Peep Show. Image shows from L to R: Mark Corrigan (David Mitchell), Jeremy Usbourne (Robert Webb). Copyright: Objective Productions
Peep Show

Peep Show

  • TV sitcom
  • Channel 4
  • 2003 - 2015
  • 54 episodes (9 series)

Sitcom starring David Mitchell and Robert Webb as a pair of socially dysfunctional flatmates with little else in common. Also features Olivia Colman, Matt King, Paterson Joseph, Neil Fitzmaurice, Elizabeth Marmur and more.

Press clippings Page 34

Peep Show: season six, episode three

Jez under the thumb, Mark as tour guide, and the return of Dobby. Is number six the best Peep Show series yet?

Julia Raeside, The Guardian, 3rd October 2009

Peep Show Episode 6.3 Review

I think it's safe to say series 6 is already better than last year, and is close to eclipsing the excellent third series if it maintains this quality.

Dan Owen, Dan's Media Digest, 3rd October 2009

Episode three of this sixth series of the black comedy starring David Mitchell and Robert Webb shows why this is still the funniest British sitcom on TV at the moment. Self-serving Jeremy (Webb) realises that he's in love with Elena (Vera Filatova) and decides to be less selfish to win her affection.

Clive Morgan, The Telegraph, 2nd October 2009

Jez is in love with his beautiful neighbour Elena - and an in-love Jez is a totally gorgeous, optimistic thing. "I don't want to tempt fate," he tells Mark contentedly. "But I think everything's going to be totally great for ever." That line demonstrates just one of the long list of things that's so brilliant about Peep Show. This is a comedy where every word, every comma, every tiny curl of the lip has been precision-tooled to perfection and yet it all looks so effortless.

For Mark, his dream job comes perilously close to actually becoming a reality as Dobby offers him the chance to become a walking history guide.

In other words, everything's about to be totally great for ever for Mark, too! Or not..

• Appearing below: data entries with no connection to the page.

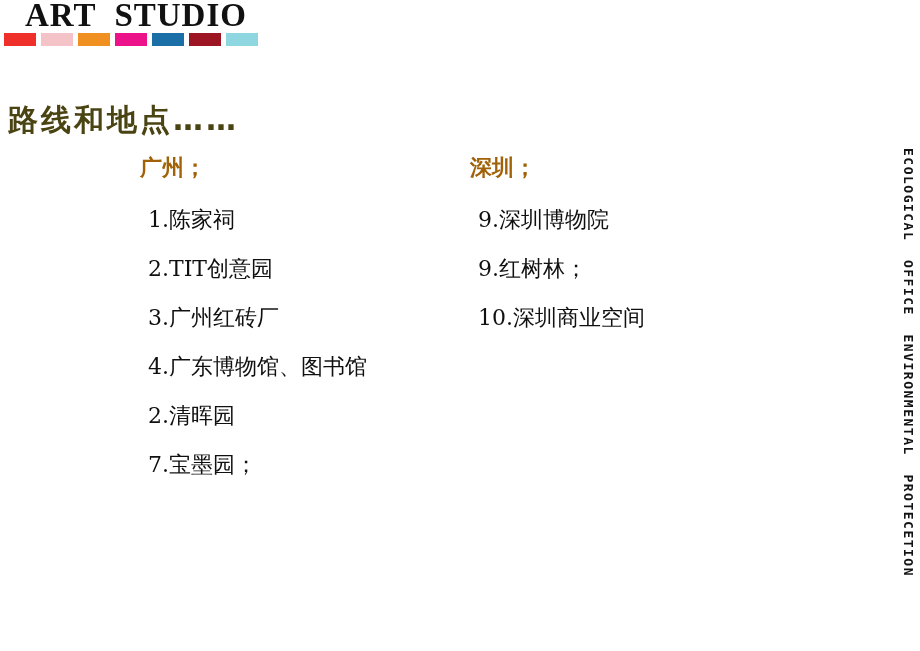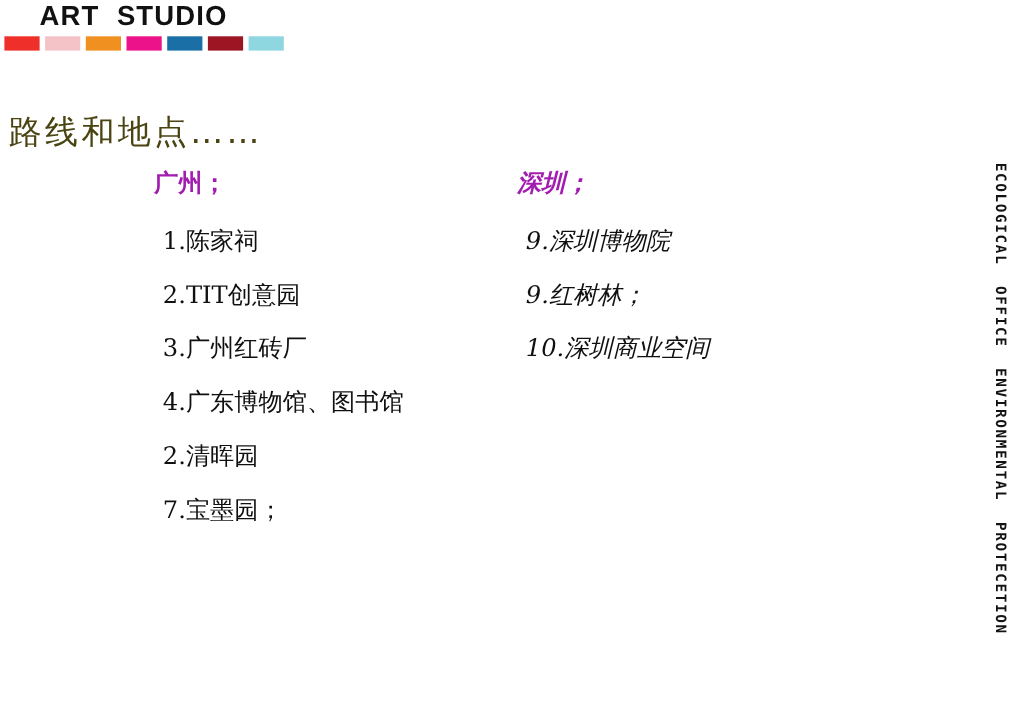--- a/index.html
+++ b/index.html
@@ -30,12 +30,12 @@
     width: 300px;
   }
   .brand-title {
-    font-family: Liberation Sans, sans-serif;
-    font-size: 25px;
+    font-family: Liberation Serif, serif;
+    font-size: 33px;
     font-weight: bold;
     color: #111111;
     letter-spacing: 1px;
-    padding-left: 36px;
+    padding-left: 25px;
     line-height: 30px;
     white-space: pre;
   }

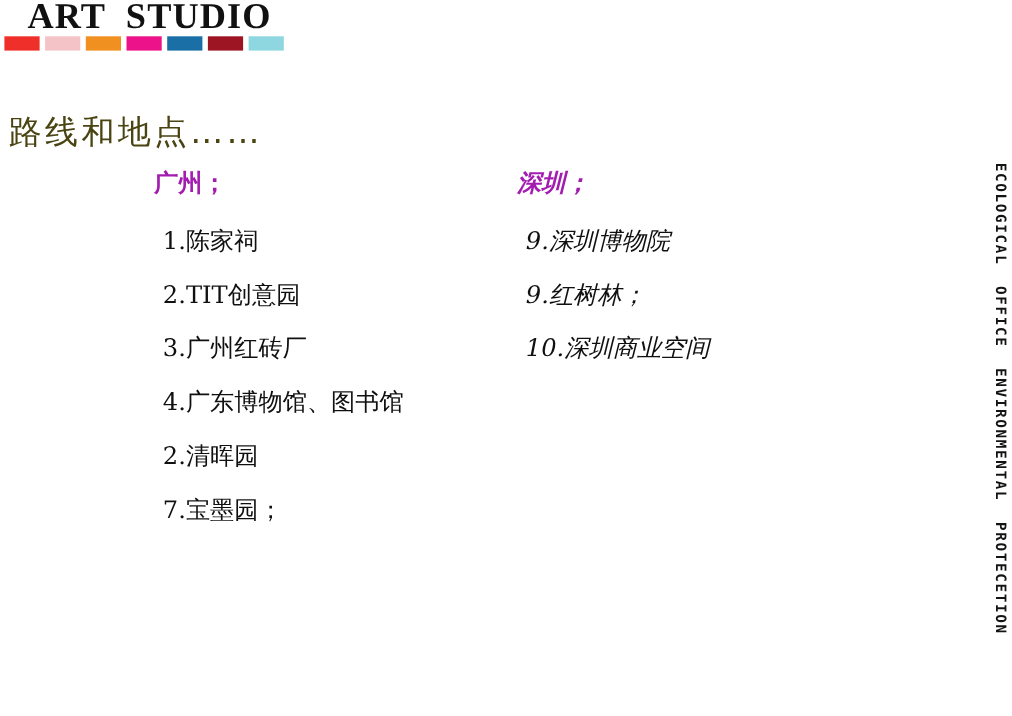--- a/index.html
+++ b/index.html
@@ -58,7 +58,7 @@
     top: 100px;
     font-family: "DejaVu Sans", "Liberation Sans", sans-serif;
     font-size: 30px;
-    font-weight: normal;
+    font-weight: bold;
     color: #4a4413;
     letter-spacing: 3px;
     white-space: pre;

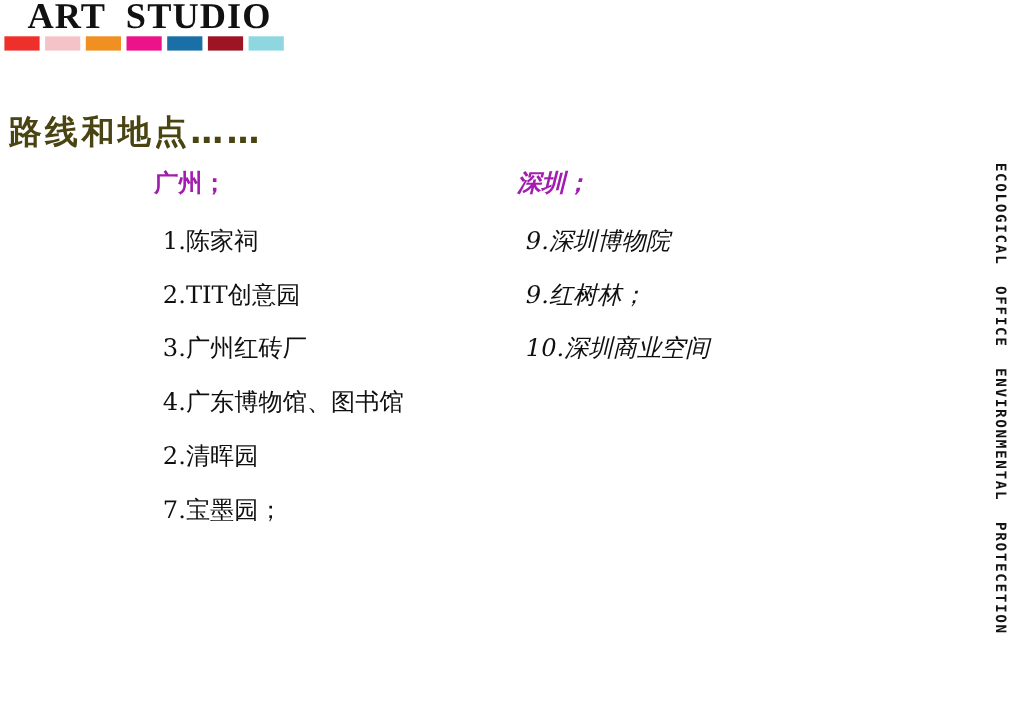--- a/index.html
+++ b/index.html
@@ -83,7 +83,7 @@
     font-family: "DejaVu Sans", "Liberation Sans", sans-serif;
     font-size: 22px;
     font-weight: bold;
-    color: #a21caf;
+    color: #a16207;
     margin: 0 0 14px 0;
     line-height: 26px;
     white-space: pre;

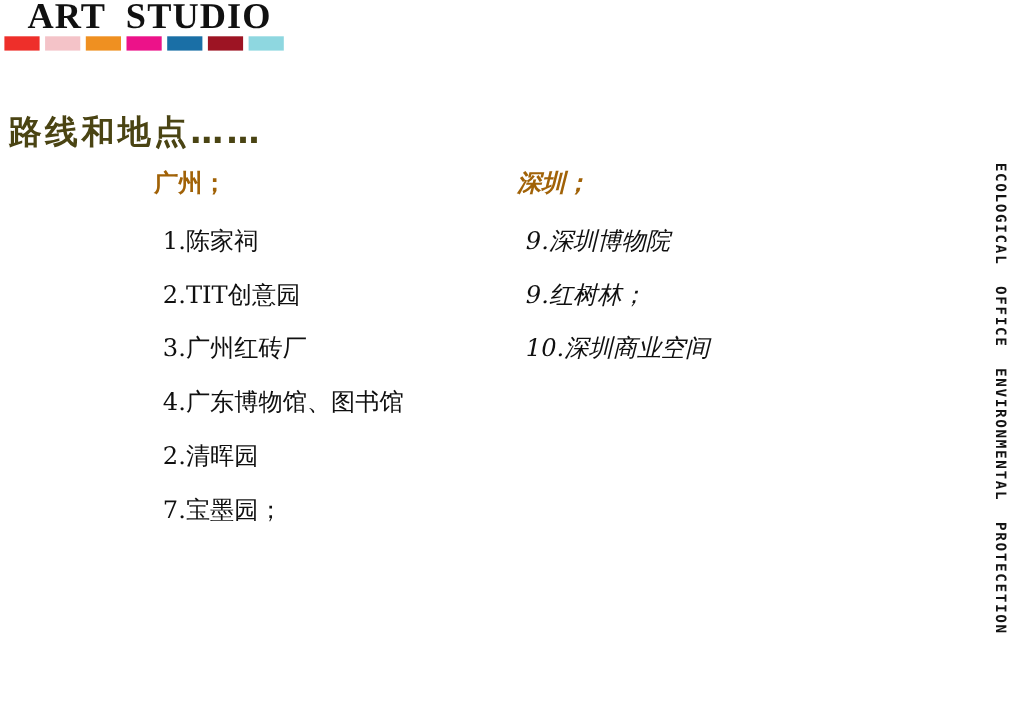--- a/index.html
+++ b/index.html
@@ -77,7 +77,7 @@
     top: 0;
   }
   .column.left  { left: 140px; width: 320px; }
-  .column.right { left: 470px; width: 330px; font-style: italic; }
+  .column.right { left: 470px; width: 330px; }
 
   .col-header {
     font-family: "DejaVu Sans", "Liberation Sans", sans-serif;

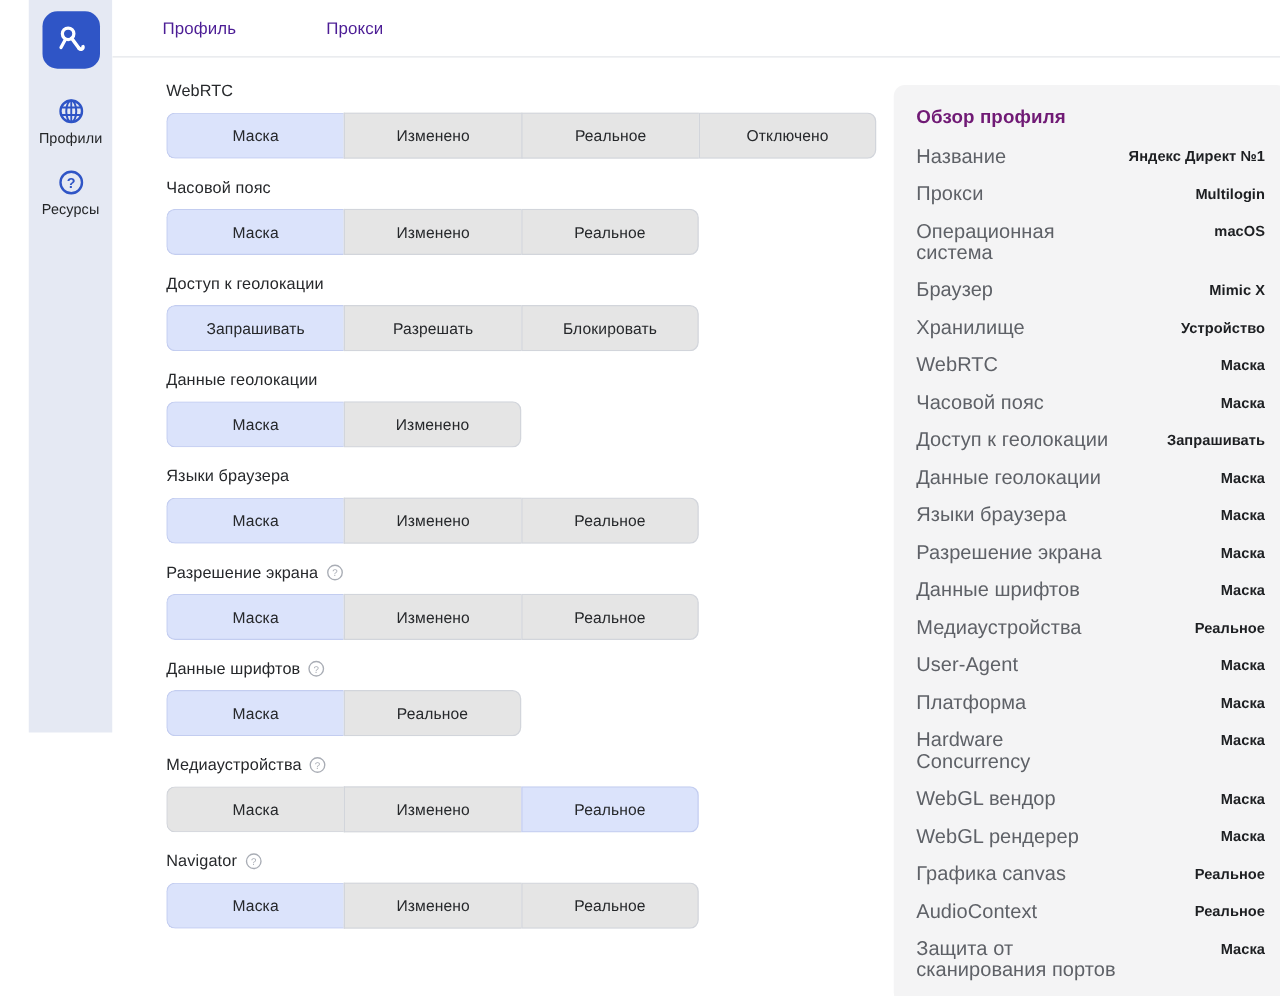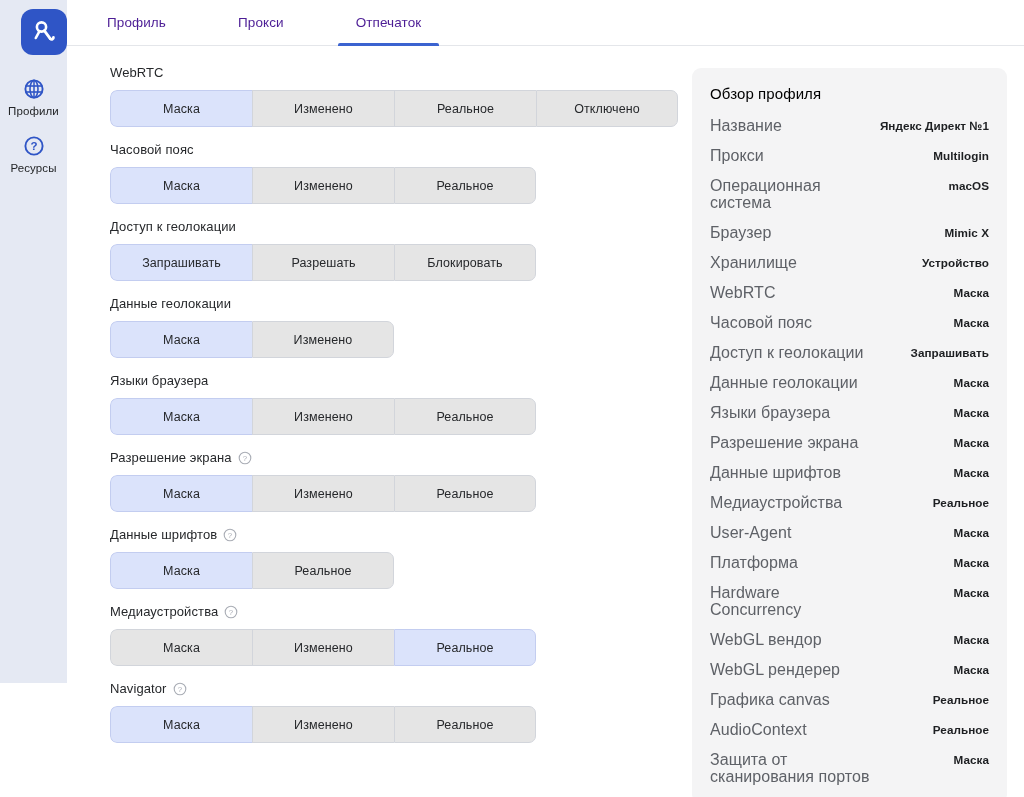--- a/index.html
+++ b/index.html
@@ -276,9 +276,6 @@
       <div class="tab">
         <span>Прокси</span>
       </div>
-      <div class="tab active">
-        <span>Отпечаток</span>
-      </div>
     </div>
 
     <div class="content">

Jane Simon, The Mirror, 2nd October 2009

Jeremy is in love - so in love that he makes a special trip to Hastings to buy his girlfriend a loaf of her favourite spelt-flour bread. As bakery-based romantic gestures go, you have to admit, it takes some beating. Meanwhile, Mark's devotion to Dobby, the "anxious, self-hating man's crumpet", as he ungallantly describes her, only increases when the full horror of his impending parenthood with Sophie gradually dawns on him. But there is a little light in the darkness, as Mark decides to try for a job leading tourists on guided walks detailing the "mercantile history of the East End... no frills, no wigs, no spin, just telling it like it was." There are so many moments to treasure, most of them unprintable. But if you like your comedy literate, filthy, black and despairing then nothing but Peep Show will do. It's just brilliant.

Alison Graham, Radio Times, 2nd October 2009

Peep Show Episode 6.2 Review

Another terrific episode, taking its cue from the great tradition of British farce. For the majority of this half-hour, events were contained within Mark and Jez's tenement block, as the pair grappled with a malfunctioning new boiler and a terrible lie...

Dan Owen, Dan's Media Digest, 30th September 2009

Peep Show: Series six, episode two

Mark and Jeremy never keep the girl, but the fact that they get any girl in the first place feels like something of a stretch.

Julia Raeside, The Guardian, 28th September 2009

Peep Show series 6 episode 2 review

Another solid episode this, if not a barnstorming one, but I sense some belters to come.

Mark Oakley, Den Of Geek, 28th September 2009

Peep Show! It just gets better and better with every series, doesn't it? This one is fabulous, the filthiest and the funniest thing on telly at the moment by a mile. I'm already worrying about when it finishes: a Friday night without half an hour inside Mark's and Jeremy's sordid minds. Best line in this one goes to Mark: "Why do you insist on seeing the anus as some sort of human USB port, waiting to have all kinds of hardware plugged into it?"

Sam Wollaston, The Guardian, 26th September 2009

Into its sixth series, you feel that Peep Show could and should be with us for decades yet, like Last of the Summer Wine, only funny. This week, Mark trains his ever-desperate sights on the ever-wonderful Dobby (Isy Suttie) while Jeremy finds love with the entirely unsuitable Elena, a Russian lover of music and poetry. Sophie, however, appears when it's least convenient and spills the beans about her pregnancy. Long live the Croydon dystopia.